Week 1- April 3: Lillian Hellman, Toys in the Attic; Suzan-Lori Parks, Father Comes Home from the Wars.

 Week 2- April 10: Eugene O’Neill, A Touch of the Poet.

 Week 3- April 17: Tennessee Williams, Sweet Bird of Youth.

 Week 4- April 24: Arthur Miller, All My Sons.

 Week 5- May 1: August Wilson: The Piano Lesson.

 Week 6- May 8: Horton Foote: The Trip to Bountiful; David Mamet: The Disappearance of the Jews.

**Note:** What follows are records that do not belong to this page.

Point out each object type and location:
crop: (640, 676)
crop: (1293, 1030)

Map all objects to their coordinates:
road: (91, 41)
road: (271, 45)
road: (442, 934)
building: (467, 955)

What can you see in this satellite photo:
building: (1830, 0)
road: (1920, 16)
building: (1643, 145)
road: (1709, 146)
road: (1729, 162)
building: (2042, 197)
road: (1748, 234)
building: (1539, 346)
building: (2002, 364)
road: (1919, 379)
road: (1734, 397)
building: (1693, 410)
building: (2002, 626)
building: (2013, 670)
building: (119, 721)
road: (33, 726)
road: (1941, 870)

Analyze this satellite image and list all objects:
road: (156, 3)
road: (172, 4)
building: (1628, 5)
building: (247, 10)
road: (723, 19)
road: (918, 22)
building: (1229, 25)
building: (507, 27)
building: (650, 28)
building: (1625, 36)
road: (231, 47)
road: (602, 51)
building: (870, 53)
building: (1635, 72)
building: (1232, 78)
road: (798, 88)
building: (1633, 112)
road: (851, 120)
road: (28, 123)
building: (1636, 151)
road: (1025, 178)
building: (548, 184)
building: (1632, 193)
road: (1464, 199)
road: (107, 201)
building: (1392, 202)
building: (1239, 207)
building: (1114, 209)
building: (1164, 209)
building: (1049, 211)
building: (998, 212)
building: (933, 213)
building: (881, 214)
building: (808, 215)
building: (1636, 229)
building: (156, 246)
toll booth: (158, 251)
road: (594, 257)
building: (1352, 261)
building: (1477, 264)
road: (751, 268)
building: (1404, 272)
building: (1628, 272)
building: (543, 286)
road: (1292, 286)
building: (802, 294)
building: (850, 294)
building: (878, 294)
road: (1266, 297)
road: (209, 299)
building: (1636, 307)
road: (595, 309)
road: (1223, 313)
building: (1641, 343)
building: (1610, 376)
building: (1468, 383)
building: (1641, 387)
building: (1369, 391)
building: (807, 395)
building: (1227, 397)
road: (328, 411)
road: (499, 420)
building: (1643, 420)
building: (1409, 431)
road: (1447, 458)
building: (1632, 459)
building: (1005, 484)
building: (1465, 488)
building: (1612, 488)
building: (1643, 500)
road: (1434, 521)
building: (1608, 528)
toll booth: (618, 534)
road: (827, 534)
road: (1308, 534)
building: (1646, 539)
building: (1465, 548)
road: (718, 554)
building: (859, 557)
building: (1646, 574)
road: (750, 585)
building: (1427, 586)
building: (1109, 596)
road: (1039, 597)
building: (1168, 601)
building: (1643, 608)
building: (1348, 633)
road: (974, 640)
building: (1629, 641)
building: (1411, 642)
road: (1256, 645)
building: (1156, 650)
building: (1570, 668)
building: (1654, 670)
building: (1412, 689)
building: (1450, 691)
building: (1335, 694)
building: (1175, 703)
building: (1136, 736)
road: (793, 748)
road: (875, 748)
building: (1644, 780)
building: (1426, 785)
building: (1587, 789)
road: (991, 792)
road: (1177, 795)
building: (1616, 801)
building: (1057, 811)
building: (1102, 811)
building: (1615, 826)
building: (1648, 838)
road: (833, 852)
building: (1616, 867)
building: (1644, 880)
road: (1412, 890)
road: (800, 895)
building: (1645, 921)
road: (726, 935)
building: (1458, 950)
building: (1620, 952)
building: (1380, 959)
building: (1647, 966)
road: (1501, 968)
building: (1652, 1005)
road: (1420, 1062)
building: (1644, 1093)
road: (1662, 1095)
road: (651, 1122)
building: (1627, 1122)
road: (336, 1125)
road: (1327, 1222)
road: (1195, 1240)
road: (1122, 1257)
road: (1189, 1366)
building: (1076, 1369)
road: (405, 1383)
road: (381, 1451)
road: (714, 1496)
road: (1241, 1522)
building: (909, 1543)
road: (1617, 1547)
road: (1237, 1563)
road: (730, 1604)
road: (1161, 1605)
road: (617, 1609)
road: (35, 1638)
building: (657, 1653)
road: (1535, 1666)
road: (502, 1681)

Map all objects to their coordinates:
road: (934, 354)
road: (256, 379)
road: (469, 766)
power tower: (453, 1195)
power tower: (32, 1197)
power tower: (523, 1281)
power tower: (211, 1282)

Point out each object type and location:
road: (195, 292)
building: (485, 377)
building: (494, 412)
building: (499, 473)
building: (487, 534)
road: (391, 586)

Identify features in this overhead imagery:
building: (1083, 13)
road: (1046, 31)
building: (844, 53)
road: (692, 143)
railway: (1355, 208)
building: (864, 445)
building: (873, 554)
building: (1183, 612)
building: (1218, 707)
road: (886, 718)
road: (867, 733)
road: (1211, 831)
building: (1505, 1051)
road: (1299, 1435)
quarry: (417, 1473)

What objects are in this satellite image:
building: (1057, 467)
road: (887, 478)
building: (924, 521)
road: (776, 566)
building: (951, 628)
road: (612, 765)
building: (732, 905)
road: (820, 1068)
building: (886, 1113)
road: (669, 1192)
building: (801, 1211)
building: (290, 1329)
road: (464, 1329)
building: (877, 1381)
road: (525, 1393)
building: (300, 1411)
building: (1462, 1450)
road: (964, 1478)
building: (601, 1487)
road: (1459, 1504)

*The scripts for this class will be supplied by Yale Alumni College. Students are asked to read the plays of the week in advance of each session.



Professor Murray Biggs

Murray Biggs, semi-retired Adjunct Associate Professor of English and Theater Studies at Yale, is known throughout the campus and with alumni everywhere for his dynamic teaching style that inspires great enthusiasm and active participation. Murray Biggs was born in Britain, raised in South Africa, and returned to England as a Rhodes Scholar.  After ten years at MIT, he joined the Yale faculty in 1986 as a professor of English, Theater Studies, and later Film.  Although retired from undergraduate teaching since 2014, Biggs remains active on campus and especially among alumni, for whom he leads regular theater seminars in London, Ontario, New York, and other American cities.  Every winter he lectures in Naples, Florida, and in 2016 was Artist-in-Residence at the Society of the Four Arts in Palm Beach.  He has published some 30 articles, mostly relating dramatic texts to theater performance.